Wer weitergehen will, der muss den erwartbaren Vorteil klar benennen. Das bedeutet hier und heute Zweierlei: Europa muss erstens mit den neuen Regeln und Institutionen – Fiskalunion, Bankenunion – lernen umzugehen und die darin liegenden Potenziale schöpfen. Wer jetzt panikartig den europäischen Finanzminister fordert, desavouiert das Erreichte und schafft ein verfassungspolitisches Chaos. Die Regeln der Banken- und Fiskalunion sind zunächst ausreichend.

Zweitens sollten die Möglichkeiten einer gemeinsamen Verteidigungs- und Sicherheitspolitik ausgelotet werden.
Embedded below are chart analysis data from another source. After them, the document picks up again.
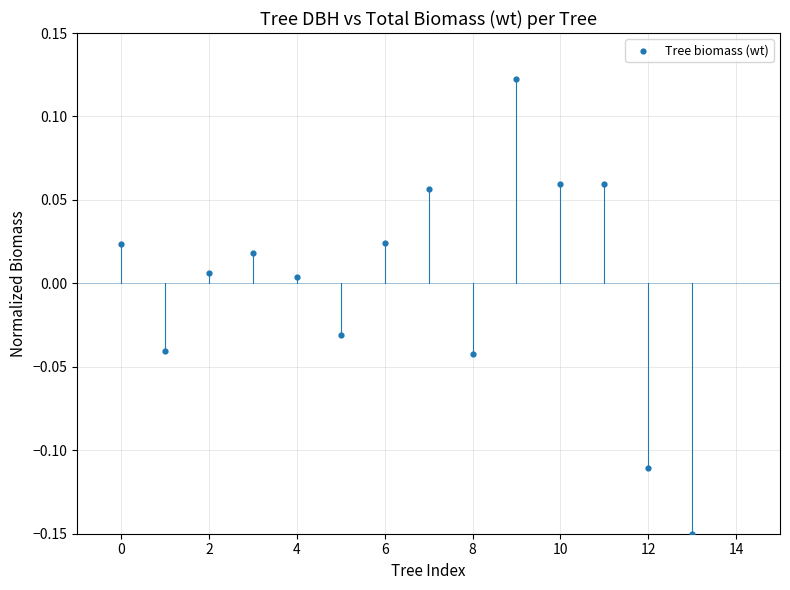

What is the range of Y values (max minus min)?

0.3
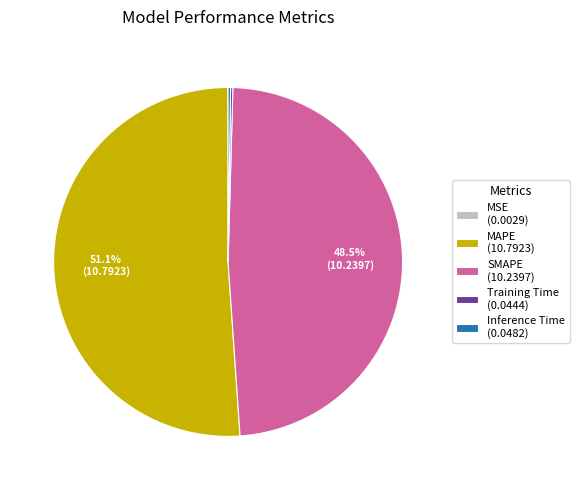

Is there any slice that represents more than half of the pie?

Yes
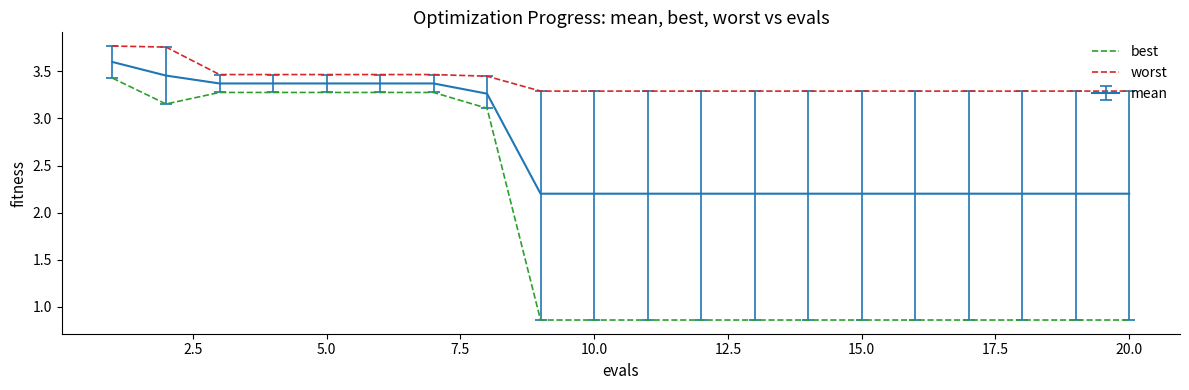

Which series has the largest total across all categories?

worst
Eine europäische Verteidigungsgemeinschaft – eine eigentlich alte Idee – und eine europäische Flüchtlingspolitik als verlängerte Außenpolitik beantworten drängende politische Themen. Sie schaffen zugleich neue Perspektiven für die Stärkungen europäischer Werte. Das freilich bedarf intensiver Erörterungen.

Hektik ist so oder so nicht angesagt oder wie lautet es in dem Abba-Song: „Standing calmly at the crossroads, no desire to run, there’s no hurry any more when all is said and done.”